Öffentlich-rechtlicher Rundfunk

„Immer mehr von der öffentlichen Meinung verabschiedet“: Klöckner kritisiert ARD und ZDF

Die Bundestagspräsidentin fordert eine eine „selbstreflektierende Korrektur“ des ÖRR. Dabei hat sie konkrete Vorstellungen.

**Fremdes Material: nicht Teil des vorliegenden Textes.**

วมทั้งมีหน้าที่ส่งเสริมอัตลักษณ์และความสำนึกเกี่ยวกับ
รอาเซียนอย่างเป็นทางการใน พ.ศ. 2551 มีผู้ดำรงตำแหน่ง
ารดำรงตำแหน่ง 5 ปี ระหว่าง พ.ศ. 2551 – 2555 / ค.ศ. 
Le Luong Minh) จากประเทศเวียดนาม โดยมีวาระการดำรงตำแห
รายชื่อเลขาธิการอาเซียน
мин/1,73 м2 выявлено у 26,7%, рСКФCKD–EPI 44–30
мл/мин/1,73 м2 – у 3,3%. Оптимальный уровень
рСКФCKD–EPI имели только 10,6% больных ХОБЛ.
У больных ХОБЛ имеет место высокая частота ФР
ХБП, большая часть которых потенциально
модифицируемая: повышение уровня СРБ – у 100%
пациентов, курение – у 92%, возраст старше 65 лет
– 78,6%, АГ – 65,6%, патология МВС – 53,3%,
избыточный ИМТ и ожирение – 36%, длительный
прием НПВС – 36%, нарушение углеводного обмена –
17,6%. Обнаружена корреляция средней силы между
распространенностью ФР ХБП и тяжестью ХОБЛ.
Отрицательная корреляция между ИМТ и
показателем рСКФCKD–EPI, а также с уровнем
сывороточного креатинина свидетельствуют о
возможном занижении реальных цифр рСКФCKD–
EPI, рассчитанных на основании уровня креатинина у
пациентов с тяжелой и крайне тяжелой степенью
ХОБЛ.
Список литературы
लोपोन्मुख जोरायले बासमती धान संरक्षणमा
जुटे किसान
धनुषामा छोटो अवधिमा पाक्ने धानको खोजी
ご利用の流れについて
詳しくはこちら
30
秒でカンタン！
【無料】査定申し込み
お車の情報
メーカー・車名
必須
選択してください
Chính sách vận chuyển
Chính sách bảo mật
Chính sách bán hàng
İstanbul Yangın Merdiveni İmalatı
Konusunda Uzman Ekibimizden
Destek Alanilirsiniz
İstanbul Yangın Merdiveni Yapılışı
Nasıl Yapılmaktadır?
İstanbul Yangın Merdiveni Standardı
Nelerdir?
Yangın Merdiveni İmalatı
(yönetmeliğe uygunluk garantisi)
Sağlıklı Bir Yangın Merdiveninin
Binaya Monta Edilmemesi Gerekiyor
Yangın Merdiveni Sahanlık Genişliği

Julia Klöckner (CDU) kritisiert den öffentlich-rechtlichen Rundfunk.
Julia Klöckner (CDU) kritisiert den öffentlich-rechtlichen Rundfunk.Christian Spicker/imago

Die Bundestgspräsidentin Julia Klöckner (CDU) hat mehrere Forderungen an den öffentlich-rechtlichen Rundfunk gestellt. Gegenüber der Bild-Zeitung sagte Klöckner: „Ich verteidige den öffentlich-rechtlichen Rundfunk, aber er muss sich auch Fragen stellen lassen. Nach der Effizienz, der Neutralität, der Ausgewogenheit“. Sie forderte zudem mehr politische Live-Berichterstattung und Selbstreflexion.

Schwierig werde es, „wenn die veröffentlichte Meinung sich immer mehr von der öffentlichen Meinung verabschiedet“. Klöckner forderte, dass sich ARD und ZDF regelmäßig selbst hinterfragen müssten.

Klöckner fordert „selbstreflektierende Korrektur“ von ARD und ZDF

„Da muss es dann auch eine selbstreflektierende Korrektur geben“, sagte die 53-Jährige. „Es gibt keine Institution in einer Demokratie, die frei sein kann von Kritik und von Reformbemühungen,“ so Klöckner weiter.

Die CDU-Politikerin sprach sich für mehr politische Live-Berichterstattung aus. „Ich freue mich, wenn der öffentlich-rechtliche Rundfunk es sehr ernst nimmt, auch Bundestagsdebatten zu übertragen“, sagte sie. „Manchmal sind Bundestagsdebatten von der Relevanz her für die Bevölkerung wichtiger als manche Sendung aus der Konserve.“

Klöckner selbst geriet im vergangenen Sommer durch ihre Aussagen zur deutschen Medienlandschaft in die Kritik. Im August 2025 war sie Gast beim Sommerfest der CDU Koblenz. Das Fest fand in Räumlichkeiten statt, die Frank Gotthardt gehören, langjähriger Vorsitzender des CDU-Wirtschaftsrates in Rheinland-Pfalz und Hauptgeldgeber des rechtspopulistischen Onlinemediums Nius. Als Reaktion auf die Kritik verglich Klöckner bei dem Auftritt unter anderem Nius mit der linken Tageszeitung taz und sagte, methodisch seien sich beide „nicht so sehr unähnlich“.